Justice in criminal cases can go awry for a lot of different reasons. New theories of genetic disposition to criminal behavior are interesting and some of it might even be true. The worry is that it might become another excuse factory to let criminals off the hook. We’ve seen how powerful made-up excuses can be, the most common one has been “He had a difficult childhood and he can’t help it.” The excuse that a criminal’s genetic code made him do it would feed too neatly into the “he can’t help it” excuse with the result of putting violent recidivists on the street. Thankfully, there’s no evidence at present that anything of the sort has occurred to any great degree.
But Clinton-appointed Federal District Court Judge Gary Sharpe in the Northern District of New York has used his own genetic theories in the sentencing of Gary Cossey, who was convicted of possession of child pornography. Judge Sharpe didn’t use the man’s genes to let him off lightly; he did just the opposite. He substantially increased the sentence beyond the sentencing guidelines on the theory that his genes would make him reoffend in the future, even 50 years from now. The Judge reasoned that the man must be kept in prison, possibly for life, because his future behavior is in his genes and beyond his control.
The Judge has no special knowledge of genetics, either by training, education or experience. No expert testimony on genetic behavior was given at trial. Psychological evidence was presented which the Judge ignored. So the Judge relied on his own extra-judicial notions about genetics and treated that as evidence.
The Second Circuit didn’t take to well to that.
On appeal, Cossey argued that Judge Sharpe relied on the belief that he would re-offend, based on a notion that he is genetically predisposed to view child pornography. Accordingly, he argued, his allegations concerning Judge Sharpe’s improper consideration of his genetic predisposition to re-offend, and his objections generally to the court’s reliance on his potential to re-offend, should be reviewed for “plain error.” That means the error is so egregious it cannot stand even if the appellant failed to follow proper procedures in trial court to preserve the issue for appeal. The error must be “plain” and affect substantial rights. It must be clear or obvious and seriously affect the fairness, integrity, or public reputation of the judicial proceedings. [Some judges still do care about the public reputation of judicial proceedings, apparently] Serious stuff is what qualifies as “plain error.”

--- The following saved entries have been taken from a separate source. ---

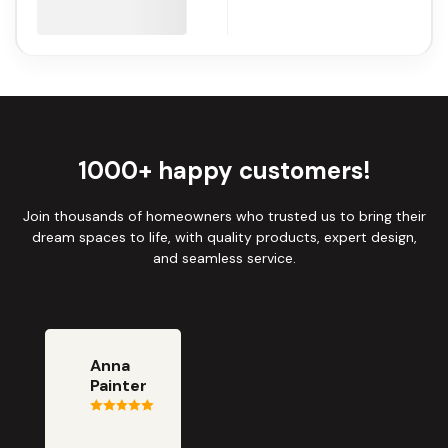
1000+ happy customers!
Join thousands of homeowners who trusted us to bring their
dream spaces to life, with quality products, expert design,
and seamless service.
Anna
Painter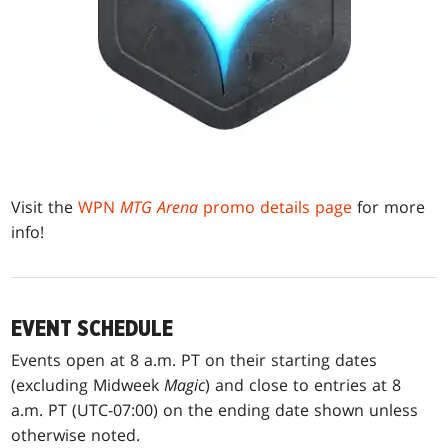
Visit the
WPN
MTG Arena
promo details page
for more
info!
EVENT SCHEDULE
Events open at 8 a.m. PT on their starting dates
(excluding Midweek
Magic
) and close to entries at 8
a.m. PT (UTC-07:00) on the ending date shown unless
otherwise noted.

The Second Circuit opinion stated, “A reviewing court entertains a strong presumption that the sentencing judge has considered all arguments properly presented to her, unless the record clearly suggests otherwise.” [notice how the reviewing court uses the feminine pronoun “her” even though Judge Sharpe is a man. Male pronouns such as “his”, “he”, or “him” are now frowned upon in legal circles, at least in reference to the players, i.e., judges and lawyers. I think you’re supposed to use “it” in referring to a male lawyer, if you must refer to a male lawyer at all. All judges are “her” or “she.” If Doctor Johnson had anticipated this practice he would have defined it in his Dictionary under the word “cant”]
In reviewing Cossey’s sentence by Judge Sharpe, the Second Circuit opinion said:
In determining Cossey’s sentence, the district court rejected two separate psychological evaluations that had found Cossey was at a low to moderate risk to re-offend. The first report was conducted pursuant to a referral from Pretrial Services; the second report was conducted about one month later, upon Cossey’s visit to a psychologist. The court dismissed those reports, explaining that “[t]he opinions of the psychologists and the psychiatrists as to what harm you may pose to those children in the future is virtually worthless here.” One reason the court offered was that it did not “have a lot of faith in that profession in the first place” because the profession is “all over the board on those issues.” The court continued, informing Cossey it needed “to share a view that’s a little different than what you’re hearing from your psychiatrists and that’s because I’m not sure there’s any answer for what I see here beyond what I’m about to tell ya.” The court predicted that some fifty years from now Cossey’s offense conduct would likely be discovered to be caused by “a gene you were born with. And it’s not a gene you can get rid of.”
The court expressed its belief that although Cossey was in therapy, it “can only lead, in my view, to a sincere effort on your part to control, but you can’t get rid of it. You are what you’re born with. And that’s the only explanation for what I see here.”
The appellate court went on to hold that when a trial judge relies on its own scientific theories of human nature to sentence a defendant, as Judge Sharpe did here, a finding of plain error is warranted. The Second Circuit remanded the case for re-sentencing, and then said:
We take the case before us one step farther …, however, as we find it necessary to remand the case to a different judge. As a general rule, “resentencing before a different judge is required only in the rare instance in which the judge’s fairness or the appearance of the judge’s fairness is seriously in doubt.”
Remanding to a different judge is a rare event and serious rebuke of the trial judge. A criminal’s genetic code cannot be used to enhance his [male pronoun OK here because the guy’s a criminal] sentence. Let’s hope it works the other way as well and that genetics can neither be used to excuse criminal behavior.